When the business of the season was over [says Mr Hunter][32] contracts were made with the Hong merchants for the next season. They consisted of teas of certain qualities and kinds, sometimes at fixed prices, sometimes at the prices which should be current at the time of the arrival of the teas. No other record of these contracts was ever made than by each party booking them, no written agreements were drawn up, nothing was sealed or attested. A wilful breach of contract never took place, and as regards quality and quantity the Hong merchants fulfilled their part with scrupulous honesty and care.
The Chinese merchant, moreover, has been always noted for what he himself graphically calls his large-heartedness, which is exemplified by liberality in all his dealings, tenacity as to all that is material with comparative disregard of trifles, never letting a transaction fall through on account of punctilio, yielding to the prejudices of others wherever it can be done without substantial disadvantage, a "sweet reasonableness," if the phrase may be borrowed for such a purpose, which obviates disputation, and the manliness which does not repine at the consequences of an unfortunate contract. Judicial procedure being an abomination to respectable Chinese, their security in commercial dealings is based as much upon reason, good faith, and non-repudiation as that of the Western nations is upon verbal finesse in the construction of covenants.

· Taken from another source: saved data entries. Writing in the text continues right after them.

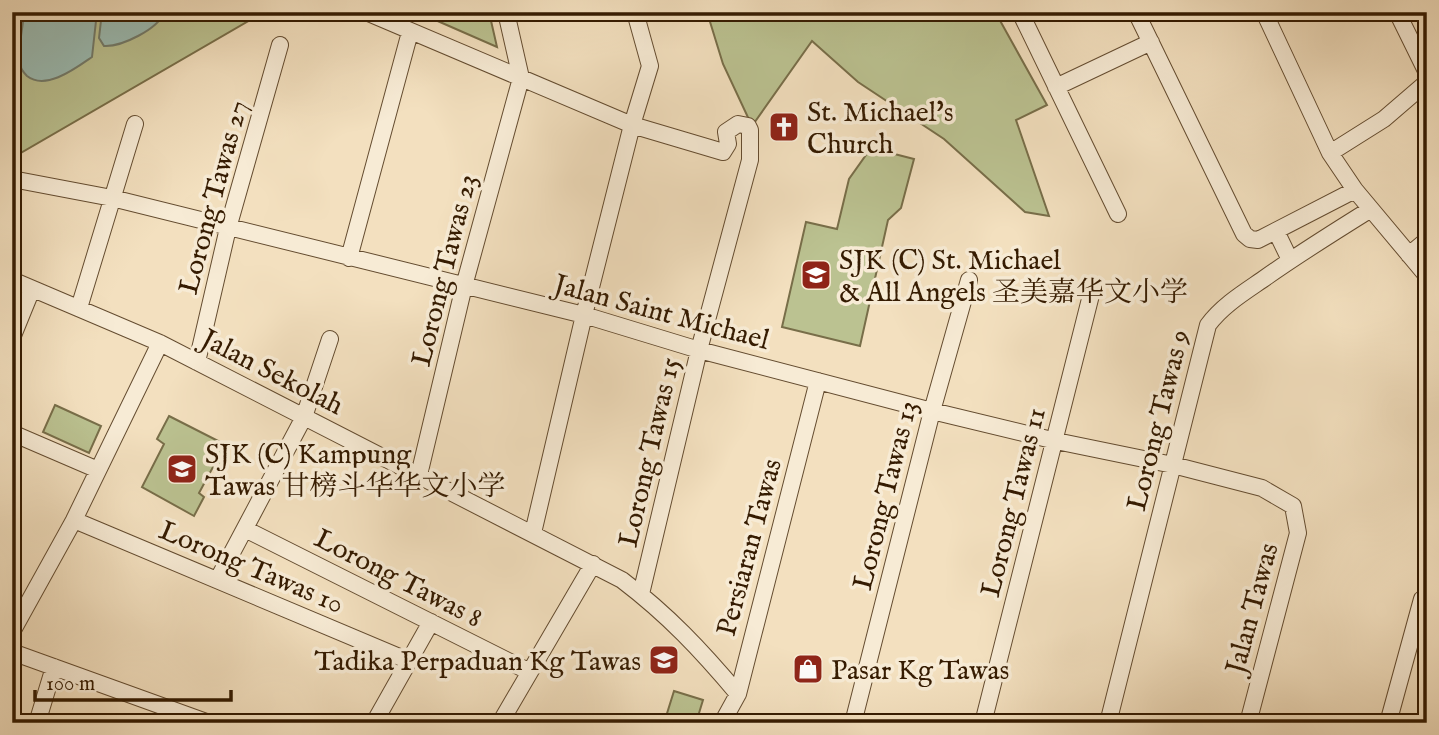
<svg xmlns="http://www.w3.org/2000/svg" width="1439" height="735" font-family="'IM FELL English','Noto Serif SC',serif">
	<style>
		.green { fill: #bbc291; stroke: #786e49; stroke-width: 2 }
		.water { fill: #9bbdb5; stroke: #727c6d; stroke-width: 2 }
		.lines { fill: none; stroke-linecap: round; stroke-linejoin: round }
		.minor-casing { stroke: #644c30; stroke-width: 18 }
		.minor { stroke: #f7ebd5; stroke-width: 16 }
		.labels { text-anchor: middle; stroke-width: 7; stroke-linejoin: round; paint-order: stroke }
		.poi-label { font-size: 28px; fill: #351b01; stroke: #f7ebd5; text-anchor: start }
		.street-label { font-size: 28px; fill: #351b01; stroke: #f7ebd5 }
	</style>
	<rect width="100%" height="100%" fill="#f3e0bf"/>
	<filter id="stains"><feTurbulence type="fractalNoise" baseFrequency=".00286" numOctaves="4"/><feColorMatrix values="0 0 0 0 .2 0 0 0 0 .09 0 0 0 0 .02 0 0 0 .5 -.17"/></filter>
	<radialGradient id="worn" r=".72"><stop offset=".6" stop-color="#630" stop-opacity="0"/><stop offset="1" stop-color="#630" stop-opacity=".3"/></radialGradient>
	<!-- green -->
	<path class="green" d="M 12,12 L 264,12 L 12,158 Z
		M 417,12 L 489,12 L 497,47 Z
		M 707,12 L 1000,12 L 998,17 L 1047,105 L 1016,120 L 1049,216 L 1025,212 L 944,139 L 858,82 L 812,41 L 752,126 L 723,64 Z
		M 871,148 L 914,159 L 901,208 L 888,220 L 860,346 L 782,327 L 806,222 L 837,229 L 849,179 Z
		M 55,405 L 101,426 L 89,453 L 43,432 Z
		M 169,416 L 230,447 L 219,470 L 213,467 L 199,493 L 204,497 L 194,516 L 142,487 L 164,444 L 157,439 Z
		M 674,691 L 703,700 L 696,723 L 664,723 Z"/>
	<!-- water -->
	<path class="water" d="M 24,12 L 97,12 L 92,57 C 76,68 46,91 27,76 C 23,72 20,68 19,62 C 18,47 23,28 24,12 Z
		M 102,12 L 164,12 C 159,29 121,47 104,46 L 99,38 Z"/>
	<g class="lines">
		<!-- minor casing -->
		<g class="minor-casing">
			<path id="minor" d="M 366,12 L 632,125 L 723,152 L 728,144 L 726,132 L 738,124 L 748,126 L 750,130 L 750,160 L 699,350 L 641,594
				M 1136,12 L 1244,234 L 1250,239 L 1258,240 L 1355,190
				M 1264,12 L 1330,153 L 1355,190 L 1427,276
				M 1397,12 L 1427,73
				M 1022,16 L 1118,214
				M 1056,87 L 1151,42
				M 1330,153 L 1384,119 L 1427,82
				M 12,179 L 112,198 L 584,315 L 699,350 L 932,411 L 1056,441 L 1173,465 L 1262,488 L 1293,506 L 1298,533 L 1248,723
				M 1276,231 L 1290,260
				M 1409,255 L 1427,240
				M 349,258 L 410,32
				M 12,280 L 160,343 L 622,580 C 668,615 701,650 738,694
				M 79,308 L 135,124
				M 12,338 L 32,289
				M 197,362 L 228,228 L 280,45
				M 12,433 L 98,470
				M 419,475 L 464,286 L 521,78 L 506,12
				M 74,520 L 409,661
				M 245,529 L 530,672
				M 533,533 L 584,315 L 632,125 L 650,66 L 635,12
				M 218,579 L 304,417 L 330,339
				M 12,632 L 74,520 L 160,343
				M 12,652 L 209,723
				M 37,723 L 54,667
				M 374,723 L 431,622
				M 500,723 L 593,564
				M 722,723 L 738,694 L 818,381
				M 853,723 L 932,411 L 969,280
				M 983,723 L 1091,295
				M 1108,723 L 1208,325 C 1222,306 1243,293 1262,280 C 1297,255 1334,232 1371,209
				M 1388,723 L 1422,599"/>
		</g>
		<!-- minor -->
		<use href="#minor" class="minor"/>
	</g>
	<!-- icons -->
	<defs>
		<g id="church-square" transform="scale(1.575)"><rect x="-9" y="-9" width="18" height="18" rx="4" fill="#8f2418" stroke="#f7ebd5"/><path d="M-1.2-6h2.4v3.5h3.3v2.4h-3.3V6h-2.4V-.1h-3.3v-2.4h3.3Z" fill="#fff"/></g>
		<g id="school-square" transform="scale(1.575)"><rect x="-9" y="-9" width="18" height="18" rx="4" fill="#8f2418" stroke="#f7ebd5"/><path d="M0-5L7-2L0 1L-7-2ZM-4 1L0 2.5L4 1V4Q0 6-4 4Z" fill="#fff"/></g>
		<g id="shop-square" transform="scale(1.575)"><rect x="-9" y="-9" width="18" height="18" rx="4" fill="#8f2418" stroke="#f7ebd5"/><path d="M-5-2.5h2.3a2.7 3.5 0 0 1 5.4 0H5L5.5 6h-11ZM-1.5-2.5h3a1.5 2.3 0 0 0-3 0Z" fill="#fff"/></g>
	</defs>
	<g fill-rule="evenodd">
		<use href="#church-square" x="784" y="127"/>
		<use href="#school-square" x="816" y="275"/>
		<use href="#school-square" x="182" y="469"/>
		<use href="#school-square" x="664" y="660"/>
		<use href="#shop-square" x="808" y="669"/>
	</g>
	<g class="labels">
		<!-- poi labels -->
		<g class="poi-label">
			<text x="807" y="121">St. Michael's<tspan x="807" dy="32">Church</tspan></text>
			<text x="839" y="269">SJK (C) St. Michael<tspan x="839" dy="32">&amp; All Angels 圣美嘉华文小学</tspan></text>
			<text x="205" y="463">SJK (C) Kampung<tspan x="205" dy="32">Tawas 甘榜斗华华文小学</tspan></text>
			<text x="641" y="670" text-anchor="end">Tadika Perpaduan Kg Tawas</text>
			<text x="831" y="679">Pasar Kg Tawas</text>
		</g>
		<!-- street labels -->
		<g class="street-label">
			<text transform="translate(212 197) rotate(-75)" y="10">Lorong Tawas 27</text>
			<text transform="translate(443 270) rotate(-76)" y="10">Lorong Tawas 23</text>
			<text transform="translate(662 311) rotate(15)" y="10">Jalan Saint Michael</text>
			<text transform="translate(273 371) rotate(27)" y="10">Jalan Sekolah</text>
			<text transform="translate(1157 420) rotate(-76)" y="10">Lorong Tawas 9</text>
			<text transform="translate(648 452) rotate(-77)" y="10">Lorong Tawas 15</text>
			<text transform="translate(884 495) rotate(-76)" y="10">Lorong Tawas 13</text>
			<text transform="translate(1012 502) rotate(-76)" y="10">Lorong Tawas 11</text>
			<text transform="translate(748 547) rotate(-75)" y="10">Persiaran Tawas</text>
			<text transform="translate(252 566) rotate(23)" y="10">Lorong Tawas 10</text>
			<text transform="translate(399 577) rotate(27)" y="10">Lorong Tawas 8</text>
			<text transform="translate(1251 608) rotate(-75)" y="10">Jalan Tawas</text>
		</g>
	</g>
	<!-- margin -->
	<rect width="1439" height="735" fill="none" stroke="#f3e0bf" stroke-width="42"/>
	<rect x="14" y="14" width="1411" height="707" fill="none" stroke="#351b01" stroke-width="3.5"/>
	<rect x="21" y="21" width="1397" height="693" fill="none" stroke="#351b01" stroke-width="2"/>
	<!-- scale -->
	<path d="M35 690v10h196v-10" fill="none" stroke="#351b01" stroke-width="3.5"/>
	<text x="46" y="690" font-size="21" fill="#351b01" stroke="#f7ebd5" stroke-width="5" paint-order="stroke">100 m</text>
	<rect width="100%" height="100%" filter="url(#stains)"/>
	<rect width="100%" height="100%" fill="url(#worn)"/>
</svg>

Two systems so diametrically opposed can hardly admit of real amalgamation without sacrifice of the saving principle of both. And if, in the period immediately succeeding the retirement of the East India Company, perfect harmony prevailed between the Chinese and the foreign merchant, the result was apparently attained by the foreigners practically falling in with the principles and the commercial ethics of the Chinese, to which nothing has yet been found superior. The Chinese aptitude for business, indeed, exerted a peculiar influence over their foreign colleagues. The efficiency and alacrity of the native merchants and their staff were such that the foreigners fell into the way of leaving to them the principal share in managing the details of the business. When the venerable, but unnatural, Co-hong system of Old Canton was superseded by the compradoric, the connection between the foreign firm and their native staff became so intimate that it was scarcely possible to distinguish between the two, and misunderstandings have not unfrequently arisen through third parties mistaking the principal for the agent and the agent for the principal.